▶ _Stored data_:
%%

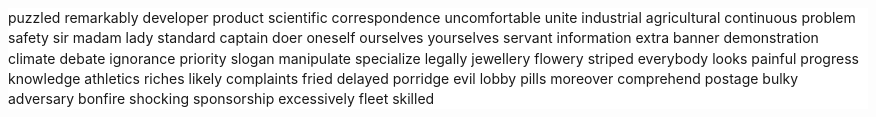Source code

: puzzled
remarkably
developer
product
scientific
correspondence
uncomfortable
unite
industrial
agricultural
continuous
problem
safety
sir
madam
lady
standard
captain
doer
oneself
ourselves
yourselves
servant
information
extra
banner
demonstration
climate
debate
ignorance
priority
slogan
manipulate
specialize
legally
jewellery
flowery
striped
everybody
looks
painful
progress
knowledge
athletics
riches
likely
complaints
fried
delayed
porridge
evil
lobby
pills
moreover
comprehend
postage
bulky
adversary
bonfire
shocking
sponsorship
excessively
fleet
skilled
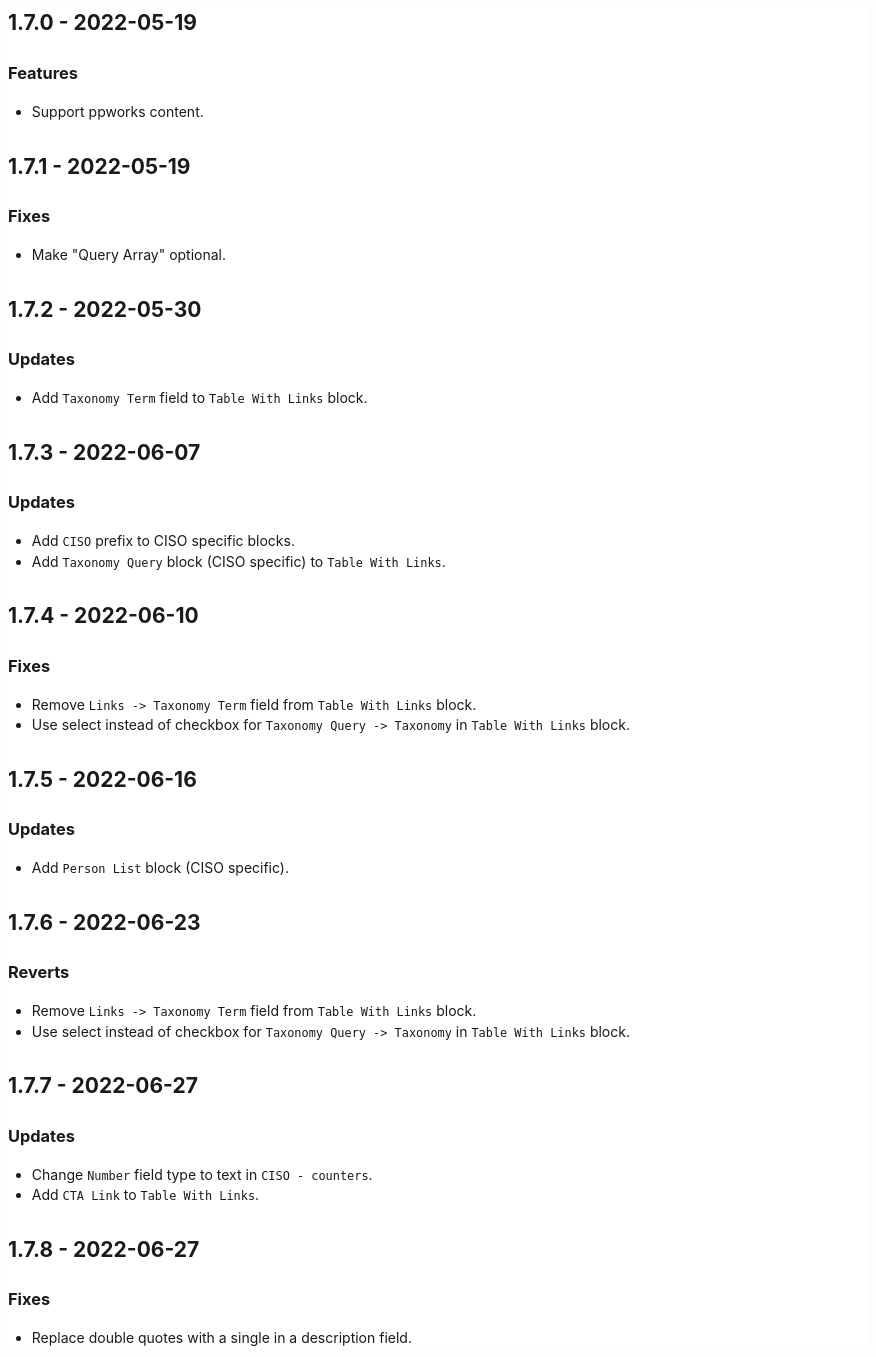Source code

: ## 1.7.0 - 2022-05-19
### Features
- Support ppworks content.

## 1.7.1 - 2022-05-19
### Fixes
- Make "Query Array" optional.

## 1.7.2 - 2022-05-30
### Updates
- Add `Taxonomy Term` field to `Table With Links` block.

## 1.7.3 - 2022-06-07
### Updates
- Add `CISO` prefix to CISO specific blocks.
- Add `Taxonomy Query` block (CISO specific) to `Table With Links`.

## 1.7.4 - 2022-06-10
### Fixes
- Remove `Links -> Taxonomy Term` field from `Table With Links` block.
- Use select instead of checkbox for `Taxonomy Query -> Taxonomy` in `Table With Links` block.

## 1.7.5 - 2022-06-16
### Updates
- Add `Person List` block (CISO specific).

## 1.7.6 - 2022-06-23
### Reverts
- Remove `Links -> Taxonomy Term` field from `Table With Links` block.
- Use select instead of checkbox for `Taxonomy Query -> Taxonomy` in `Table With Links` block.

## 1.7.7 - 2022-06-27
### Updates
- Change `Number` field type to text in `CISO - counters`.
- Add `CTA Link` to `Table With Links`.

## 1.7.8 - 2022-06-27
### Fixes
- Replace double quotes with a single in a description field.
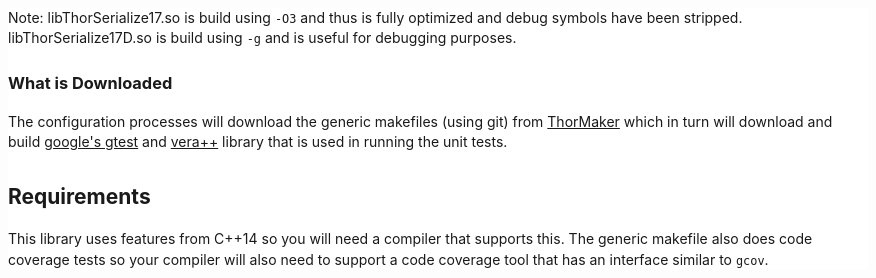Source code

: Note:
libThorSerialize17.so is build using `-O3` and thus is fully optimized and debug symbols have been stripped.  
libThorSerialize17D.so is build using `-g` and is useful for debugging purposes.


### What is Downloaded
The configuration processes will download the generic makefiles (using git) from [ThorMaker](https://github.com/Loki-Astari/ThorMaker) which in turn will download and build [google's gtest](https://github.com/google/googletest) and [vera++](https://github.com/Loki-Astari/vera-plusplus) library that is used in running the unit tests.

## Requirements
This library uses features from C++14 so you will need a compiler that supports this. The generic makefile also does code coverage tests so your compiler will also need to support a code coverage tool that has an interface similar to `gcov`.


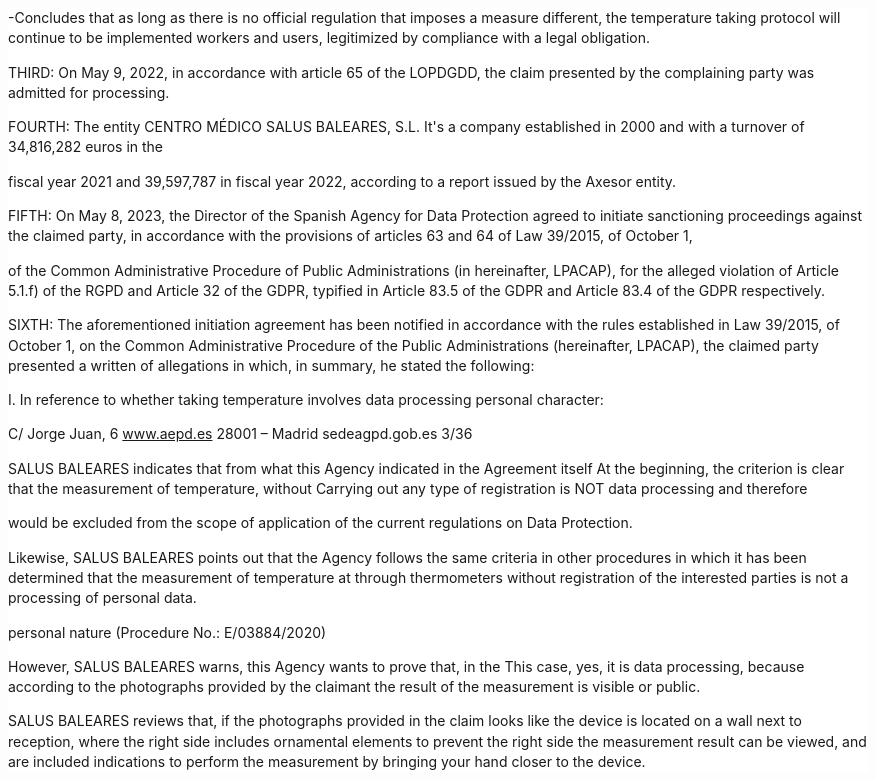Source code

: -Concludes that as long as there is no official regulation that imposes a measure
different, the temperature taking protocol will continue to be implemented
workers and users, legitimized by compliance with a legal obligation.

THIRD: On May 9, 2022, in accordance with article 65 of the
LOPDGDD, the claim presented by the complaining party was admitted for processing.

FOURTH: The entity CENTRO MÉDICO SALUS BALEARES, S.L. It's a company
established in 2000 and with a turnover of 34,816,282 euros in the

fiscal year 2021 and 39,597,787 in fiscal year 2022, according to a report issued by the
Axesor entity.

FIFTH: On May 8, 2023, the Director of the Spanish Agency for
Data Protection agreed to initiate sanctioning proceedings against the claimed party,
in accordance with the provisions of articles 63 and 64 of Law 39/2015, of October 1,

of the Common Administrative Procedure of Public Administrations (in
hereinafter, LPACAP), for the alleged violation of Article 5.1.f) of the RGPD and Article
32 of the GDPR, typified in Article 83.5 of the GDPR and Article 83.4 of the GDPR
respectively.

SIXTH: The aforementioned initiation agreement has been notified in accordance with the rules established in
Law 39/2015, of October 1, on the Common Administrative Procedure of the
Public Administrations (hereinafter, LPACAP), the claimed party presented a written
of allegations in which, in summary, he stated the following:

I. In reference to whether taking temperature involves data processing
personal character:

C/ Jorge Juan, 6 www.aepd.es
28001 – Madrid sedeagpd.gob.es 3/36

SALUS BALEARES indicates that from what this Agency indicated in the Agreement itself
At the beginning, the criterion is clear that the measurement of temperature, without
Carrying out any type of registration is NOT data processing and therefore

would be excluded from the scope of application of the current regulations on
Data Protection.

Likewise, SALUS BALEARES points out that the Agency follows the same criteria in other
procedures in which it has been determined that the measurement of temperature at
through thermometers without registration of the interested parties is not a processing of personal data.

personal nature (Procedure No.: E/03884/2020)

However, SALUS BALEARES warns, this Agency wants to prove that, in the
This case, yes, it is data processing, because according to the photographs
provided by the claimant the result of the measurement is visible or public.

SALUS BALEARES reviews that, if the photographs provided in the
claim looks like the device is located on a wall next to reception,
where the right side includes ornamental elements to prevent the
right side the measurement result can be viewed, and are included
indications to perform the measurement by bringing your hand closer to the device.
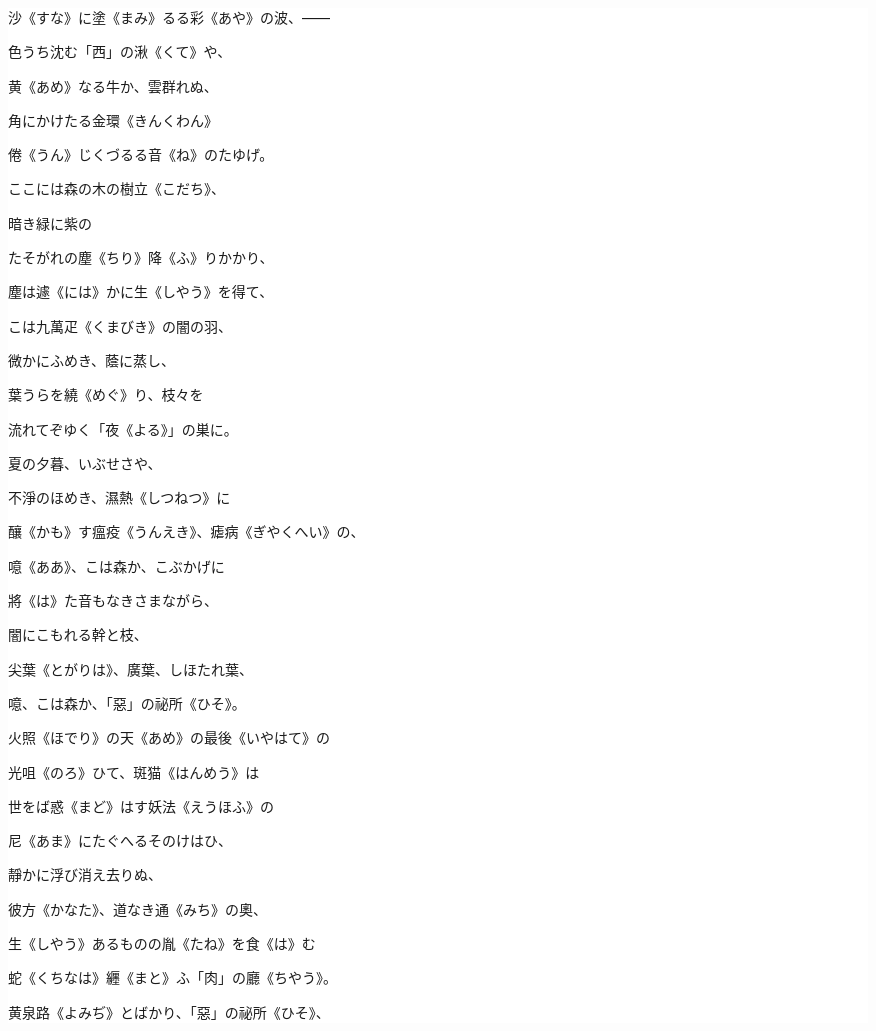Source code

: 沙《すな》に塗《まみ》るる彩《あや》の波、――

色うち沈む「西」の湫《くて》や、

黄《あめ》なる牛か、雲群れぬ、

角にかけたる金環《きんくわん》

倦《うん》じくづるる音《ね》のたゆげ。



ここには森の木の樹立《こだち》、

暗き緑に紫の

たそがれの塵《ちり》降《ふ》りかかり、

塵は遽《には》かに生《しやう》を得て、

こは九萬疋《くまびき》の闇の羽、

微かにふめき、蔭に蒸し、

葉うらを繞《めぐ》り、枝々を

流れてぞゆく「夜《よる》」の巣に。



夏の夕暮、いぶせさや、

不淨のほめき、濕熱《しつねつ》に

釀《かも》す瘟疫《うんえき》、瘧病《ぎやくへい》の、

噫《ああ》、こは森か、こぶかげに

將《は》た音もなきさまながら、

闇にこもれる幹と枝、

尖葉《とがりは》、廣葉、しほたれ葉、

噫、こは森か、「惡」の祕所《ひそ》。



火照《ほでり》の天《あめ》の最後《いやはて》の

光咀《のろ》ひて、斑猫《はんめう》は

世をば惑《まど》はす妖法《えうほふ》の

尼《あま》にたぐへるそのけはひ、

靜かに浮び消え去りぬ、

彼方《かなた》、道なき通《みち》の奧、

生《しやう》あるものの胤《たね》を食《は》む

蛇《くちなは》纒《まと》ふ「肉」の廳《ちやう》。



黄泉路《よみぢ》とばかり、「惡」の祕所《ひそ》、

%%

▶ _WHAT YOU NEED TO DO_: Please convert the lines above into a Markdown table with the columns "No." and "Line", numbering each row and skipping blank lines. Leave the pictures out.

▶ _SOLUTION_:
| No. | Line |
|---|---|
| 1 | Source code |
| 2 | : puzzled |
| 3 | remarkably |
| 4 | developer |
| 5 | product |
| 6 | scientific |
| 7 | correspondence |
| 8 | uncomfortable |
| 9 | unite |
| 10 | industrial |
| 11 | agricultural |
| 12 | continuous |
| 13 | problem |
| 14 | safety |
| 15 | sir |
| 16 | madam |
| 17 | lady |
| 18 | standard |
| 19 | captain |
| 20 | doer |
| 21 | oneself |
| 22 | ourselves |
| 23 | yourselves |
| 24 | servant |
| 25 | information |
| 26 | extra |
| 27 | banner |
| 28 | demonstration |
| 29 | climate |
| 30 | debate |
| 31 | ignorance |
| 32 | priority |
| 33 | slogan |
| 34 | manipulate |
| 35 | specialize |
| 36 | legally |
| 37 | jewellery |
| 38 | flowery |
| 39 | striped |
| 40 | everybody |
| 41 | looks |
| 42 | painful |
| 43 | progress |
| 44 | knowledge |
| 45 | athletics |
| 46 | riches |
| 47 | likely |
| 48 | complaints |
| 49 | fried |
| 50 | delayed |
| 51 | porridge |
| 52 | evil |
| 53 | lobby |
| 54 | pills |
| 55 | moreover |
| 56 | comprehend |
| 57 | postage |
| 58 | bulky |
| 59 | adversary |
| 60 | bonfire |
| 61 | shocking |
| 62 | sponsorship |
| 63 | excessively |
| 64 | fleet |
| 65 | skilled |
| 66 | Source code |
| 67 | : ## 1.7.0 - 2022-05-19 |
| 68 | ### Features |
| 69 | - Support ppworks content. |
| 70 | ## 1.7.1 - 2022-05-19 |
| 71 | ### Fixes |
| 72 | - Make "Query Array" optional. |
| 73 | ## 1.7.2 - 2022-05-30 |
| 74 | ### Updates |
| 75 | - Add `Taxonomy Term` field to `Table With Links` block. |
| 76 | ## 1.7.3 - 2022-06-07 |
| 77 | ### Updates |
| 78 | - Add `CISO` prefix to CISO specific blocks. |
| 79 | - Add `Taxonomy Query` block (CISO specific) to `Table With Links`. |
| 80 | ## 1.7.4 - 2022-06-10 |
| 81 | ### Fixes |
| 82 | - Remove `Links -> Taxonomy Term` field from `Table With Links` block. |
| 83 | - Use select instead of checkbox for `Taxonomy Query -> Taxonomy` in `Table With Links` block. |
| 84 | ## 1.7.5 - 2022-06-16 |
| 85 | ### Updates |
| 86 | - Add `Person List` block (CISO specific). |
| 87 | ## 1.7.6 - 2022-06-23 |
| 88 | ### Reverts |
| 89 | - Remove `Links -> Taxonomy Term` field from `Table With Links` block. |
| 90 | - Use select instead of checkbox for `Taxonomy Query -> Taxonomy` in `Table With Links` block. |
| 91 | ## 1.7.7 - 2022-06-27 |
| 92 | ### Updates |
| 93 | - Change `Number` field type to text in `CISO - counters`. |
| 94 | - Add `CTA Link` to `Table With Links`. |
| 95 | ## 1.7.8 - 2022-06-27 |
| 96 | ### Fixes |
| 97 | - Replace double quotes with a single in a description field. |
| 98 | Source code |
| 99 | : Note: |
| 100 | libThorSerialize17.so is build using `-O3` and thus is fully optimized and debug symbols have been stripped.   |
| 101 | libThorSerialize17D.so is build using `-g` and is useful for debugging purposes. |
| 102 | ### What is Downloaded |
| 103 | The configuration processes will download the generic makefiles (using git) from [ThorMaker](https://github.com/Loki-Astari/ThorMaker) which in turn will download and build [google's gtest](https://github.com/google/googletest) and [vera++](https://github.com/Loki-Astari/vera-plusplus) library that is used in running the unit tests. |
| 104 | ## Requirements |
| 105 | This library uses features from C++14 so you will need a compiler that supports this. The generic makefile also does code coverage tests so your compiler will also need to support a code coverage tool that has an interface similar to `gcov`. |
| 106 | Source code |
| 107 | : -Concludes that as long as there is no official regulation that imposes a measure |
| 108 | different, the temperature taking protocol will continue to be implemented |
| 109 | workers and users, legitimized by compliance with a legal obligation. |
| 110 | THIRD: On May 9, 2022, in accordance with article 65 of the |
| 111 | LOPDGDD, the claim presented by the complaining party was admitted for processing. |
| 112 | FOURTH: The entity CENTRO MÉDICO SALUS BALEARES, S.L. It's a company |
| 113 | established in 2000 and with a turnover of 34,816,282 euros in the |
| 114 | fiscal year 2021 and 39,597,787 in fiscal year 2022, according to a report issued by the |
| 115 | Axesor entity. |
| 116 | FIFTH: On May 8, 2023, the Director of the Spanish Agency for |
| 117 | Data Protection agreed to initiate sanctioning proceedings against the claimed party, |
| 118 | in accordance with the provisions of articles 63 and 64 of Law 39/2015, of October 1, |
| 119 | of the Common Administrative Procedure of Public Administrations (in |
| 120 | hereinafter, LPACAP), for the alleged violation of Article 5.1.f) of the RGPD and Article |
| 121 | 32 of the GDPR, typified in Article 83.5 of the GDPR and Article 83.4 of the GDPR |
| 122 | respectively. |
| 123 | SIXTH: The aforementioned initiation agreement has been notified in accordance with the rules established in |
| 124 | Law 39/2015, of October 1, on the Common Administrative Procedure of the |
| 125 | Public Administrations (hereinafter, LPACAP), the claimed party presented a written |
| 126 | of allegations in which, in summary, he stated the following: |
| 127 | I. In reference to whether taking temperature involves data processing |
| 128 | personal character: |
| 129 | C/ Jorge Juan, 6 www.aepd.es |
| 130 | 28001 – Madrid sedeagpd.gob.es 3/36 |
| 131 | SALUS BALEARES indicates that from what this Agency indicated in the Agreement itself |
| 132 | At the beginning, the criterion is clear that the measurement of temperature, without |
| 133 | Carrying out any type of registration is NOT data processing and therefore |
| 134 | would be excluded from the scope of application of the current regulations on |
| 135 | Data Protection. |
| 136 | Likewise, SALUS BALEARES points out that the Agency follows the same criteria in other |
| 137 | procedures in which it has been determined that the measurement of temperature at |
| 138 | through thermometers without registration of the interested parties is not a processing of personal data. |
| 139 | personal nature (Procedure No.: E/03884/2020) |
| 140 | However, SALUS BALEARES warns, this Agency wants to prove that, in the |
| 141 | This case, yes, it is data processing, because according to the photographs |
| 142 | provided by the claimant the result of the measurement is visible or public. |
| 143 | SALUS BALEARES reviews that, if the photographs provided in the |
| 144 | claim looks like the device is located on a wall next to reception, |
| 145 | where the right side includes ornamental elements to prevent the |
| 146 | right side the measurement result can be viewed, and are included |
| 147 | indications to perform the measurement by bringing your hand closer to the device. |
| 148 | Source code |
| 149 | : 沙《すな》に塗《まみ》るる彩《あや》の波、―― |
| 150 | 色うち沈む「西」の湫《くて》や、 |
| 151 | 黄《あめ》なる牛か、雲群れぬ、 |
| 152 | 角にかけたる金環《きんくわん》 |
| 153 | 倦《うん》じくづるる音《ね》のたゆげ。 |
| 154 | ここには森の木の樹立《こだち》、 |
| 155 | 暗き緑に紫の |
| 156 | たそがれの塵《ちり》降《ふ》りかかり、 |
| 157 | 塵は遽《には》かに生《しやう》を得て、 |
| 158 | こは九萬疋《くまびき》の闇の羽、 |
| 159 | 微かにふめき、蔭に蒸し、 |
| 160 | 葉うらを繞《めぐ》り、枝々を |
| 161 | 流れてぞゆく「夜《よる》」の巣に。 |
| 162 | 夏の夕暮、いぶせさや、 |
| 163 | 不淨のほめき、濕熱《しつねつ》に |
| 164 | 釀《かも》す瘟疫《うんえき》、瘧病《ぎやくへい》の、 |
| 165 | 噫《ああ》、こは森か、こぶかげに |
| 166 | 將《は》た音もなきさまながら、 |
| 167 | 闇にこもれる幹と枝、 |
| 168 | 尖葉《とがりは》、廣葉、しほたれ葉、 |
| 169 | 噫、こは森か、「惡」の祕所《ひそ》。 |
| 170 | 火照《ほでり》の天《あめ》の最後《いやはて》の |
| 171 | 光咀《のろ》ひて、斑猫《はんめう》は |
| 172 | 世をば惑《まど》はす妖法《えうほふ》の |
| 173 | 尼《あま》にたぐへるそのけはひ、 |
| 174 | 靜かに浮び消え去りぬ、 |
| 175 | 彼方《かなた》、道なき通《みち》の奧、 |
| 176 | 生《しやう》あるものの胤《たね》を食《は》む |
| 177 | 蛇《くちなは》纒《まと》ふ「肉」の廳《ちやう》。 |
| 178 | 黄泉路《よみぢ》とばかり、「惡」の祕所《ひそ》、 |